Мне кажется, курортные романы после сорока пяти ломаются не о предательство и не о ложь — а о быт. Мужчина в санатории — свободен от мамы, гаража, трубы и расписания. Он лёгкий, потому что пустой — от обязанностей. В Москве он наполняется обратно — бытом, усталостью, привычками — и женщина, которая влюбилась в пустого, не узнаёт полного. Но если он способен поставить ромашку на подоконник посреди Москвы — значит, санаторный человек не умер. Он просто спит под слоем трубы и масла — и его можно разбудить. Одной ромашкой.

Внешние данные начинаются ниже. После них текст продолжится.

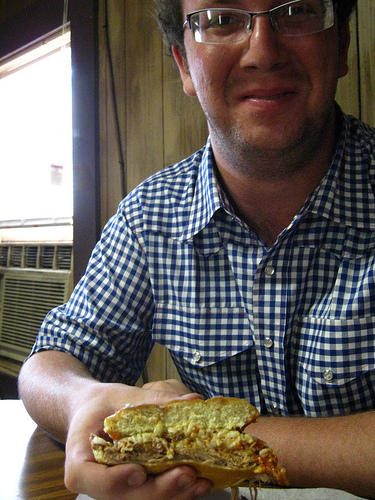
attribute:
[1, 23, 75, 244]
window — window unit style air 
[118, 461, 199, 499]
middle finger — middle 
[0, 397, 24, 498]
table — round brown wooden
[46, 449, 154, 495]
finger — index 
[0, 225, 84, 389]
a/c — old, dirty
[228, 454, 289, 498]
cheese —  dripping out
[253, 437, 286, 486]
tomato —  dripping out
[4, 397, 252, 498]
table — wooden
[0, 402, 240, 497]
table — wood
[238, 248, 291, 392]
buttons — white 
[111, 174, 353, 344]
shirt — blue , white 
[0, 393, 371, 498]
table top — wood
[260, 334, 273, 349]
button — white, pearl, snap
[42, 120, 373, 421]
shirt — Plaid , blue checkered button-down , plaid blue , white 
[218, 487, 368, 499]
white napkin — white 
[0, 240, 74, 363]
unit — air conditioning 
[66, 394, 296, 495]
sandwhich — pork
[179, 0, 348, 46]
eyeglasses — clear, black, plastic rimmed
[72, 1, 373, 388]
wall — wooden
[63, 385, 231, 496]
hand — man's right 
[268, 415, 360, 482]
arm — man's 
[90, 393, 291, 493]
hand —  man's right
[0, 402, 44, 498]
reflected — sunlight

На прошлой неделе мы гуляли по парку — московскому, без озера и сосен. Он нёс мне яблоко — из «Пятёрочки», не из столовой, но протянул с той же улыбкой: «Компот к нему прилагается, но дома». И я поняла: санаторный Геннадий не умер. Он просто научился существовать внутри московского — между трубой и маслом, между мамой и гаражом. Иногда вылезает — с ромашкой, яблоком или компотом. И этого, может быть, достаточно. Потому что мужчина, который варит компот по рецепту санаторного повара ради женщины, — это мужчина, который старается. А старание в пятьдесят шесть стоит дороже ромашек в двадцать.
Компот стоит в холодильнике — допиваю по стакану в день, растягиваю. Когда кончится — попрошу сварить ещё. И это, наверное, лучшее определение наших отношений: компот, который кончается, и мужчина, который сварит новый.
Хочу спросить — и здесь у каждого свой санаторий:
Женщины: вы влюблялись в «отпускную» версию мужчины — и как пережили встречу с «московской»?
Мужчины: вы в отпуске — один человек, а дома — другой? И кто из них настоящий?
И главное: если мужчина в санатории ставит ромашки, а в Москве — чинит трубы, можно ли совместить обоих — или «санаторный» всегда останется отпускной иллюзией, а «московский» — единственной правдой?